Key Methodological Insights
The primary challenge addressed by LICHeE is the complexity of somatic phylogenetics, driven by tumor heterogeneity. Traditional tree-building methods do not adequately account for the stochastic nature of somatic mutations and the presence of distinct subclonal populations within tumors. LICHeE integrates these aspects through a robust pipeline that involves partitioning SNVs into groups based on their presence across samples, clustering these SNVs using Gaussian Mixture Models (GMMs), and constructing an evolutionary constraint network. This network, a directed acyclic graph, encodes potential precedence relationships among SNV clusters.
The method's efficacy stems from its capability to efficiently explore the search space for valid lineage trees using the evolutionary constraint network and the application of VAF constraints to ensure biologically consistent trees. LICHeE operates with high scalability and rapid computation, reconstructing lineage trees in mere seconds from datasets comprising hundreds of SNVs. The method is benchmarked against both simulated data and real-world cancer datasets, demonstrating high sensitivity in SNV calling and accuracy in tree topology reconstruction.
Experimental Validation
LICHeE is evaluated using simulated lineage trees and multiple publicly available cancer datasets. In simulation studies, LICHeE achieves a high sensitivity (94-99%) for SNV group assignment even with lower coverage (100x), illustrating its ability to preserve ancestor-descendant relationships with minimal reversal errors. Furthermore, the robustness to CNV-induced VAF variance reflects its applicability to highly complex cancer genomes.
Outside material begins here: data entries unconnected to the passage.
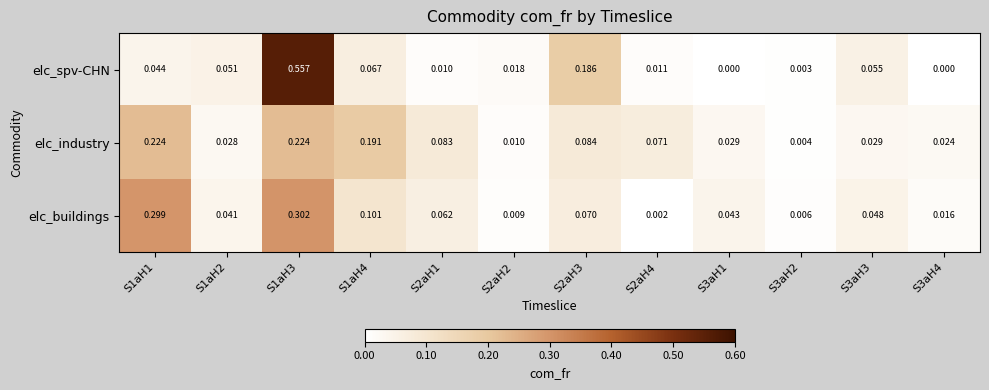

Between S2aH2 and S2aH4, which series saw the biggest shift?

elc_industry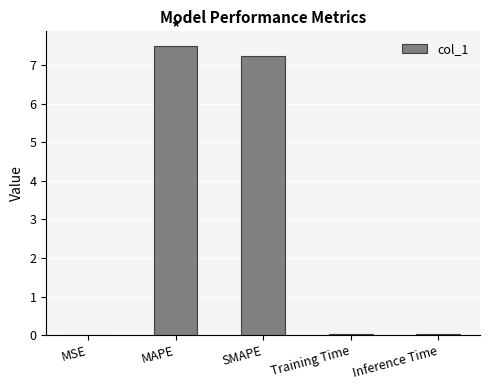

Are the bars horizontal?

No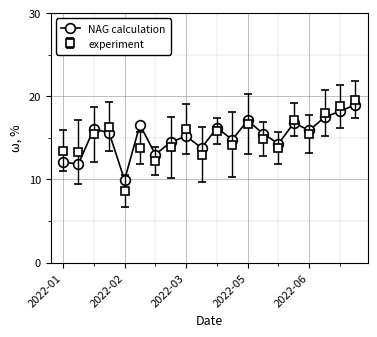

How many interior local peaks does the NAG calculation series have?

6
Application to real-world datasets, such as clear cell renal cell carcinoma (ccRCC) and high-grade serous ovarian cancer (HGSC), reveals LICHeE's superior ability to generate lineage trees that often converge with those formed through extensive manual analysis and demonstrate additional insights into tumor heterogeneity. For instance, LICHeE identifies additional heterogeneous subclones not revealed by traditional maximum parsimony approaches in the ccRCC data, and highlights inadequacies in other methods (e.g. neighbor-joining with Pearson correlation distances) in capturing evidence-backed lineages in HGSC data. Lastly, in breast cancer xenoengraftment studies, the lineage trees derived by LICHeE align well with single-cell sequencing reconstructions, underscoring the method's consistency and reliability.
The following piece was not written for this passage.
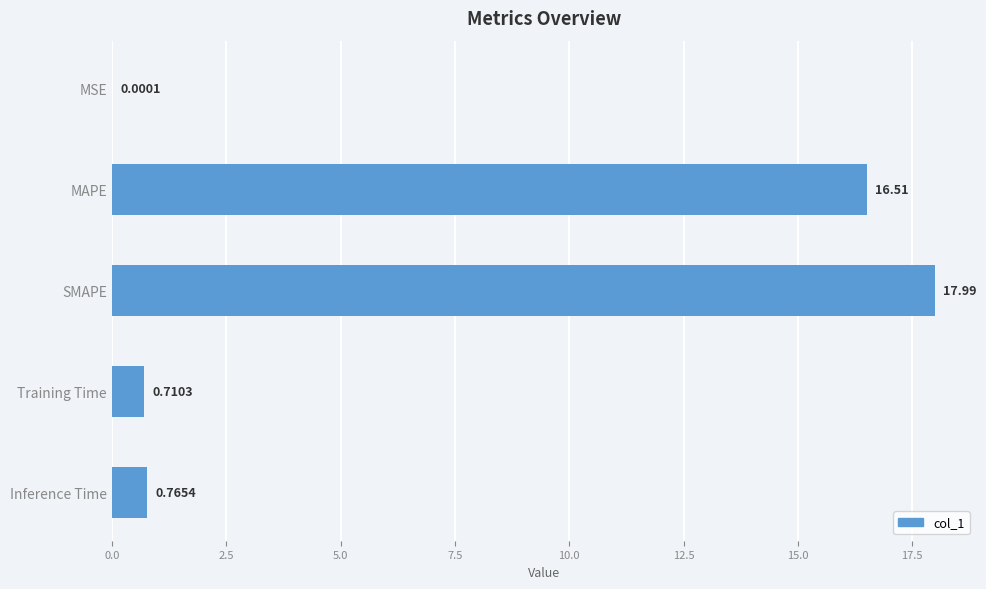

At which category does the chart reach its peak across all series?

SMAPE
Implications and Future Directions
LICHeE represents a significant advancement in multi-sample cancer phylogenetic inference, providing a scalable approach for analyzing extensive cancer sequencing datasets. Its incorporation of VAF constraints directly aligns with the biological realities of cancer progression and sample heterogeneity, facilitating enhanced understanding and potential development of targeted cancer therapies.
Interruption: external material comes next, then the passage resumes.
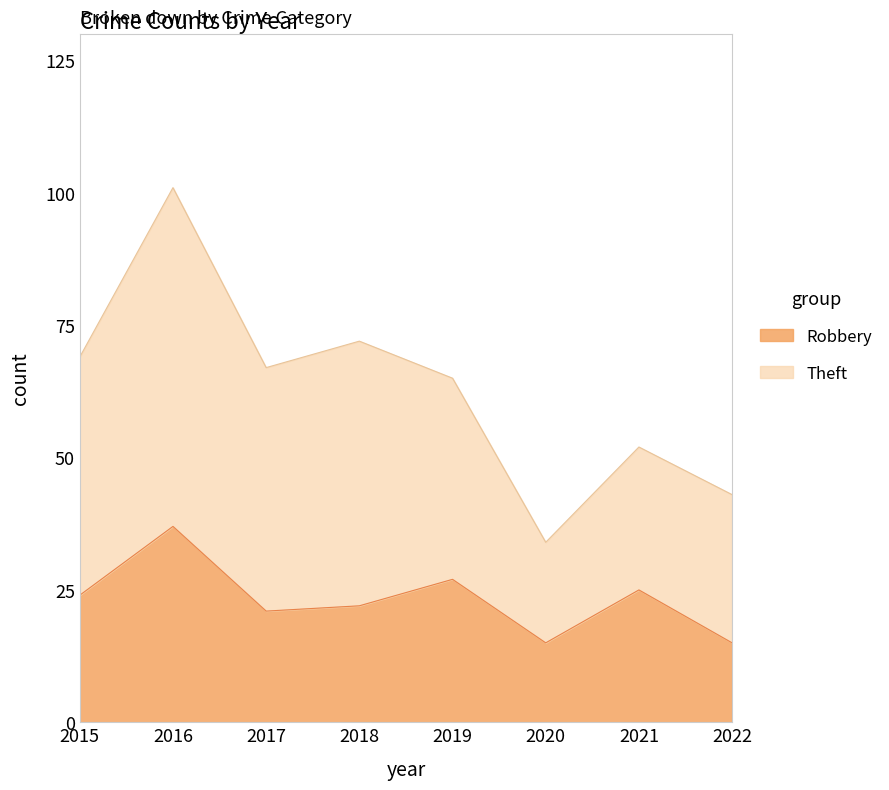

At which label is the value closest to 26?

2019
Future developments could extend LICHeE's capabilities to accommodate lower-coverage sequencing data, directly incorporate aneuploidies and larger CNVs, and refine the method to identify and analyze cancer evolution using even more comprehensive genomic landscapes. As cancer genomic research continues to expand, methods like LICHeE will be crucial in decoding the intricate tapestry of cancer evolution and improving therapeutic strategies.